In several instances, choosing not to intervene altered the course of the group in ways I would not have anticipated. Through moments of silence or unresolved tension, members gradually began to name their own reactions, sometimes articulating concerns about being misunderstood, ignored, or judged by the group. These exchanges revealed relational patterns that might have remained obscured had the leader moved too quickly to contain or organize the discussion.

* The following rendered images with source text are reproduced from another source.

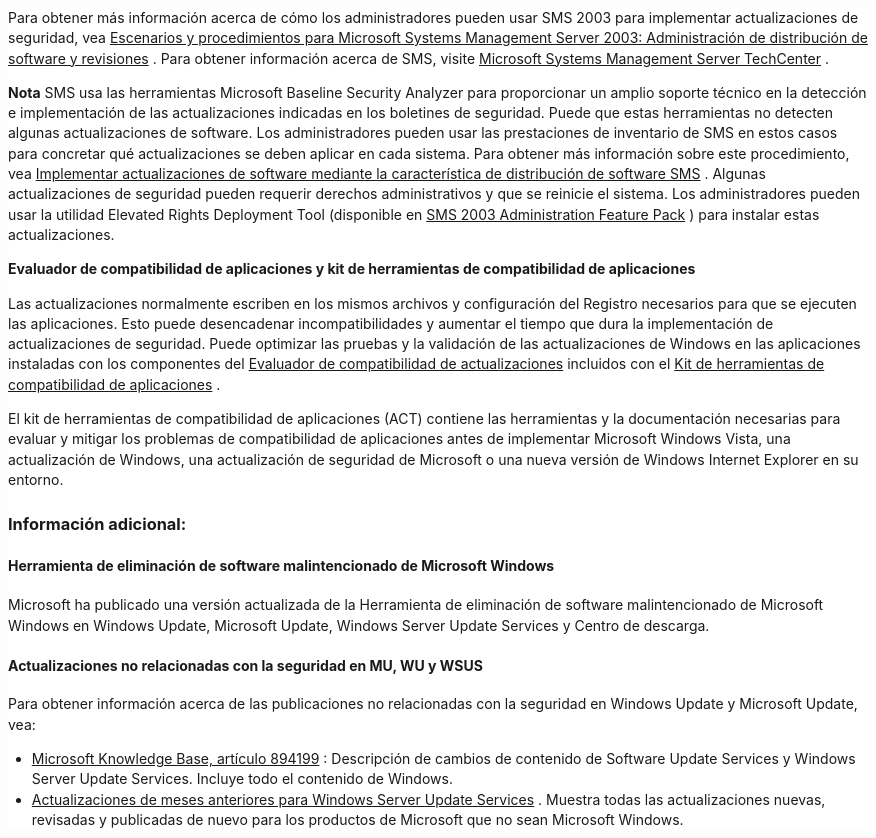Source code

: Para obtener más información acerca de cómo los administradores pueden usar SMS 2003 para implementar actualizaciones de seguridad, vea [Escenarios y procedimientos para Microsoft Systems Management Server 2003: Administración de distribución de software y revisiones](http://www.microsoft.com/downloads/en/details.aspx?familyid=32f2bb4c-42f8-4b8d-844f-2553fd78049f&displaylang=en) . Para obtener información acerca de SMS, visite [Microsoft Systems Management Server TechCenter](http://technet.microsoft.com/en-us/systemcenter/bb545936.aspx) .

**Nota** SMS usa las herramientas Microsoft Baseline Security Analyzer para proporcionar un amplio soporte técnico en la detección e implementación de las actualizaciones indicadas en los boletines de seguridad. Puede que estas herramientas no detecten algunas actualizaciones de software. Los administradores pueden usar las prestaciones de inventario de SMS en estos casos para concretar qué actualizaciones se deben aplicar en cada sistema. Para obtener más información sobre este procedimiento, vea [Implementar actualizaciones de software mediante la característica de distribución de software SMS](http://go.microsoft.com/fwlink/?linkid=33341) . Algunas actualizaciones de seguridad pueden requerir derechos administrativos y que se reinicie el sistema. Los administradores pueden usar la utilidad Elevated Rights Deployment Tool (disponible en [SMS 2003 Administration Feature Pack](http://www.microsoft.com/downloads/en/details.aspx?familyid=7bd3a16e-1899-4e0b-bb99-1320e816167d&displaylang=en) ) para instalar estas actualizaciones.

**Evaluador de compatibilidad de aplicaciones y kit de herramientas de compatibilidad de aplicaciones**

Las actualizaciones normalmente escriben en los mismos archivos y configuración del Registro necesarios para que se ejecuten las aplicaciones. Esto puede desencadenar incompatibilidades y aumentar el tiempo que dura la implementación de actualizaciones de seguridad. Puede optimizar las pruebas y la validación de las actualizaciones de Windows en las aplicaciones instaladas con los componentes del [Evaluador de compatibilidad de actualizaciones](http://technet2.microsoft.com/windowsvista/en/library/4279e239-37a4-44aa-aec5-4e70fe39f9de1033.mspx?mfr=true) incluidos con el [Kit de herramientas de compatibilidad de aplicaciones](http://www.microsoft.com/downloads/details.aspx?familyid=24da89e9-b581-47b0-b45e-492dd6da2971&displaylang=en) .

El kit de herramientas de compatibilidad de aplicaciones (ACT) contiene las herramientas y la documentación necesarias para evaluar y mitigar los problemas de compatibilidad de aplicaciones antes de implementar Microsoft Windows Vista, una actualización de Windows, una actualización de seguridad de Microsoft o una nueva versión de Windows Internet Explorer en su entorno.

### Información adicional:

#### Herramienta de eliminación de software malintencionado de Microsoft Windows

Microsoft ha publicado una versión actualizada de la Herramienta de eliminación de software malintencionado de Microsoft Windows en Windows Update, Microsoft Update, Windows Server Update Services y Centro de descarga.

#### Actualizaciones no relacionadas con la seguridad en MU, WU y WSUS

Para obtener información acerca de las publicaciones no relacionadas con la seguridad en Windows Update y Microsoft Update, vea:

-   [Microsoft Knowledge Base, artículo 894199](http://support.microsoft.com/kb/894199) : Descripción de cambios de contenido de Software Update Services y Windows Server Update Services. Incluye todo el contenido de Windows.
-   [Actualizaciones de meses anteriores para Windows Server Update Services](http://technet.microsoft.com/en-us/wsus/bb456965.aspx) . Muestra todas las actualizaciones nuevas, revisadas y publicadas de nuevo para los productos de Microsoft que no sean Microsoft Windows.
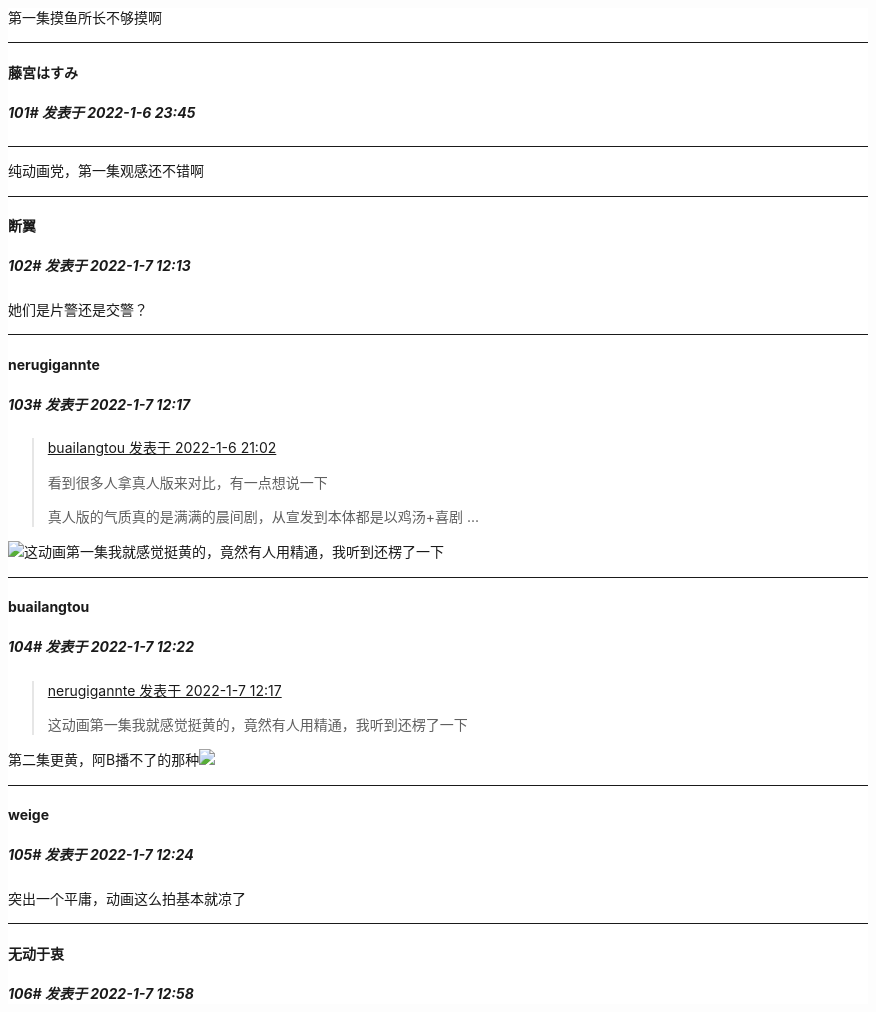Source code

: 第一集摸鱼所长不够摸啊

*****

####  藤宮はすみ  
##### 101#       发表于 2022-1-6 23:45

---

纯动画党，第一集观感还不错啊

*****

####  断翼  
##### 102#       发表于 2022-1-7 12:13

她们是片警还是交警？

*****

####  nerugigannte  
##### 103#       发表于 2022-1-7 12:17

<blockquote><a href="httphttps://bbs.saraba1st.com/2b/forum.php?mod=redirect&amp;goto=findpost&amp;pid=54191853&amp;ptid=2018356" target="_blank">buailangtou 发表于 2022-1-6 21:02</a>

看到很多人拿真人版来对比，有一点想说一下

真人版的气质真的是满满的晨间剧，从宣发到本体都是以鸡汤+喜剧 ...</blockquote>
<img src="https://static.saraba1st.com/image/smiley/face2017/044.png" referrerpolicy="no-referrer">这动画第一集我就感觉挺黄的，竟然有人用精通，我听到还楞了一下

*****

####  buailangtou  
##### 104#       发表于 2022-1-7 12:22

<blockquote><a href="httphttps://bbs.saraba1st.com/2b/forum.php?mod=redirect&amp;goto=findpost&amp;pid=54197634&amp;ptid=2018356" target="_blank">nerugigannte 发表于 2022-1-7 12:17</a>

这动画第一集我就感觉挺黄的，竟然有人用精通，我听到还楞了一下</blockquote>
第二集更黄，阿B播不了的那种<img src="https://static.saraba1st.com/image/smiley/face2017/002.png" referrerpolicy="no-referrer">

*****

####  weige  
##### 105#       发表于 2022-1-7 12:24

突出一个平庸，动画这么拍基本就凉了

*****

####  无动于衷  
##### 106#       发表于 2022-1-7 12:58
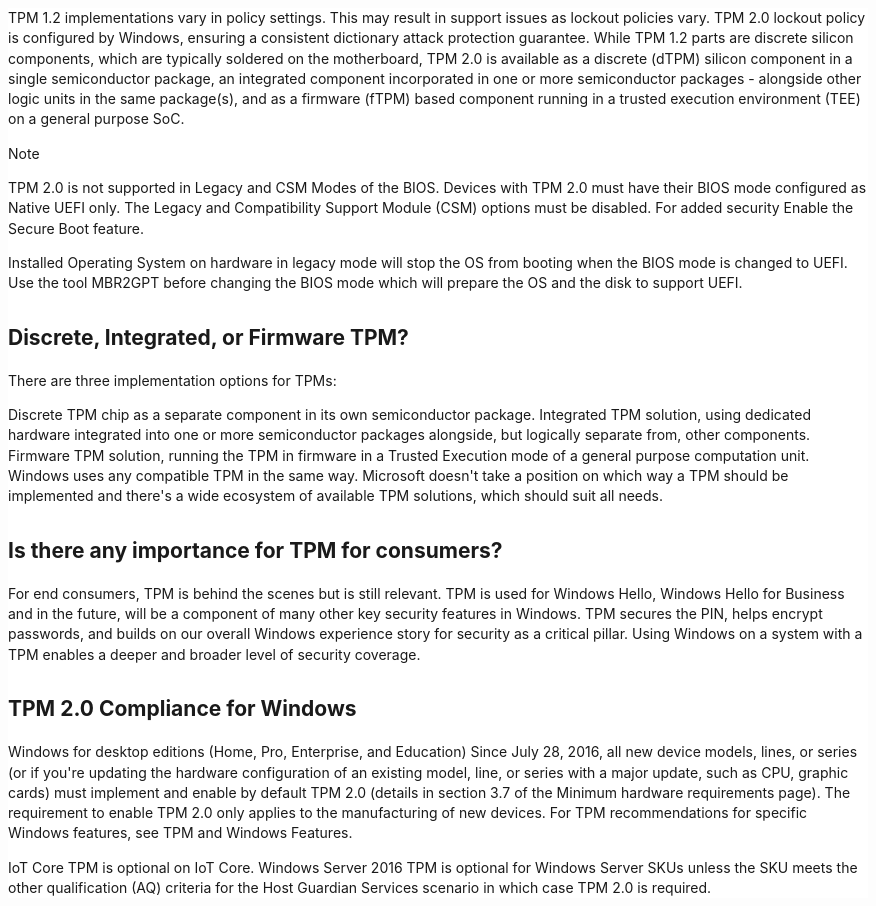TPM 1.2 implementations vary in policy settings. This may result in support issues as lockout policies vary.
TPM 2.0 lockout policy is configured by Windows, ensuring a consistent dictionary attack protection guarantee.
While TPM 1.2 parts are discrete silicon components, which are typically soldered on the motherboard, TPM 2.0 is available as a discrete (dTPM) silicon component in a single semiconductor package, an integrated component incorporated in one or more semiconductor packages - alongside other logic units in the same package(s), and as a firmware (fTPM) based component running in a trusted execution environment (TEE) on a general purpose SoC.

 Note

TPM 2.0 is not supported in Legacy and CSM Modes of the BIOS. Devices with TPM 2.0 must have their BIOS mode configured as Native UEFI only. The Legacy and Compatibility Support Module (CSM) options must be disabled. For added security Enable the Secure Boot feature.

Installed Operating System on hardware in legacy mode will stop the OS from booting when the BIOS mode is changed to UEFI. Use the tool MBR2GPT before changing the BIOS mode which will prepare the OS and the disk to support UEFI.

## Discrete, Integrated, or Firmware TPM?

There are three implementation options for TPMs:

Discrete TPM chip as a separate component in its own semiconductor package.
Integrated TPM solution, using dedicated hardware integrated into one or more semiconductor packages alongside, but logically separate from, other components.
Firmware TPM solution, running the TPM in firmware in a Trusted Execution mode of a general purpose computation unit.
Windows uses any compatible TPM in the same way. Microsoft doesn't take a position on which way a TPM should be implemented and there's a wide ecosystem of available TPM solutions, which should suit all needs.

## Is there any importance for TPM for consumers?

For end consumers, TPM is behind the scenes but is still relevant. TPM is used for Windows Hello, Windows Hello for Business and in the future, will be a component of many other key security features in Windows. TPM secures the PIN, helps encrypt passwords, and builds on our overall Windows experience story for security as a critical pillar. Using Windows on a system with a TPM enables a deeper and broader level of security coverage.

## TPM 2.0 Compliance for Windows

Windows for desktop editions (Home, Pro, Enterprise, and Education)
Since July 28, 2016, all new device models, lines, or series (or if you're updating the hardware configuration of an existing model, line, or series with a major update, such as CPU, graphic cards) must implement and enable by default TPM 2.0 (details in section 3.7 of the Minimum hardware requirements page). The requirement to enable TPM 2.0 only applies to the manufacturing of new devices. For TPM recommendations for specific Windows features, see TPM and Windows Features.

IoT Core
TPM is optional on IoT Core.
Windows Server 2016
TPM is optional for Windows Server SKUs unless the SKU meets the other qualification (AQ) criteria for the Host Guardian Services scenario in which case TPM 2.0 is required.
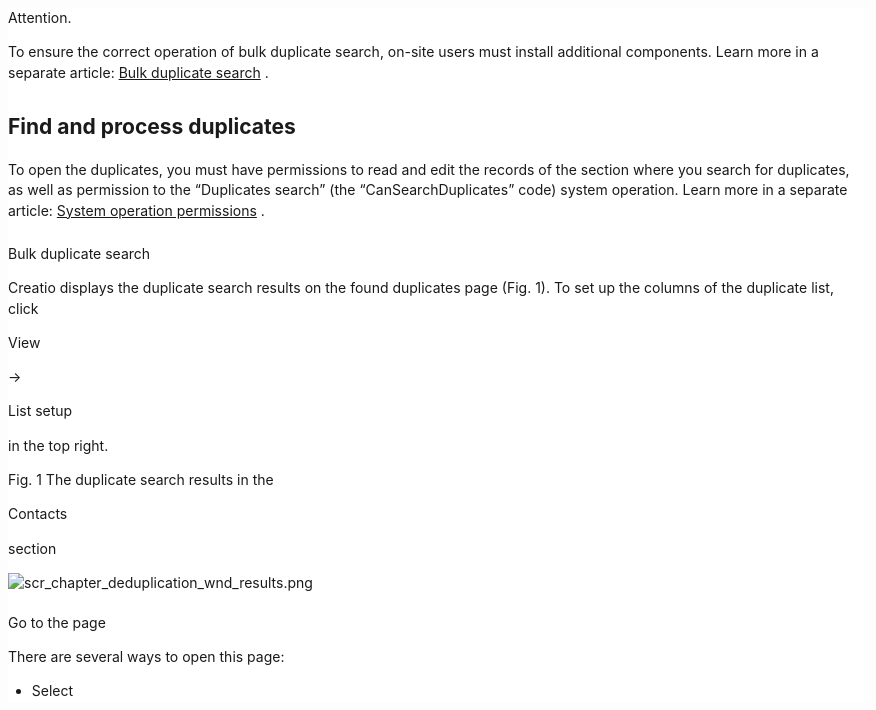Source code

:




 Attention.
 
 To ensure the correct operation of bulk duplicate search, on-site users must install additional components. Learn more in a separate article:
 [Bulk duplicate search](https://academy.creatio.com/documents?id=1959) 
 .
 




 Find and process duplicates
-----------------------------



 To open the duplicates, you must have permissions to read and edit the records of the section where you search for duplicates, as well as permission to the “Duplicates search” (the “CanSearchDuplicates” code) system operation. Learn more in a separate article:
 [System operation permissions](https://academy.creatio.com/documents?id=258) 
 .
 


### 
 Bulk duplicate search



 Creatio displays the duplicate search results on the found duplicates page (Fig. 1). To set up the columns of the duplicate list, click
 
 View
 
 →
 
 List setup
 
 in the top right.
 




 Fig. 1 The duplicate search results in the
 
 Contacts
 
 section
 

![scr_chapter_deduplication_wnd_results.png](/guides/sites/en/files/documentation/user/en/base/BPMonlineHelp/chapter_deduplication/scr_chapter_deduplication_wnd_results.png)


#### 
 Go to the page



 There are several ways to open this page:
 


* Select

I came to understand that sitting with uncertainty is an active clinical decision that allowed the group’s meaning-making processes to emerge organically (Ribeiro, 2020). I have encountered similar uncertainty in my own clinical group work, particularly when members voiced frustration with one another and turned toward me expectantly for guidance. Rather than resolving the tension for the group, I intervened by naming what was happening and opening the space for members to respond directly to one another, inviting them to share their reactions while I maintained the frame. This allowed the group to remain with the discomfort and engage relationally, rather than locating resolution solely in me as the leader.
Reflecting on these experiences has helped me understand how structure and process function as complementary threads rather than opposing ones. Containment can create the conditions for safety, but it is the leader’s capacity to tolerate ambiguity—alongside the group—that allows members to engage more with discomfort and discover their collective resources for meaning-making and therapeutic change (Ribeiro, 2020; Yalom & Leszcz, 2020).
Conclusion: Shared Questions, Evolving Identities
Writing this reflection, I realize my story is not only about how I trained but about how identity, culture, and evidence interact in the reflexive task of becoming a group leader. Some trainees and early-career clinicians may find themselves making similar transitions across orientations, integrating prior learning with what the present moment calls for, and discovering their group leader identity within wider social and institutional contexts. I offer this reflection to contribute to a wider dialogue: leadership in groups is an evolving process —shaped by context, sustained by reflection, and strengthened by our courage to enter therapeutic spaces with openness, humility, and respect.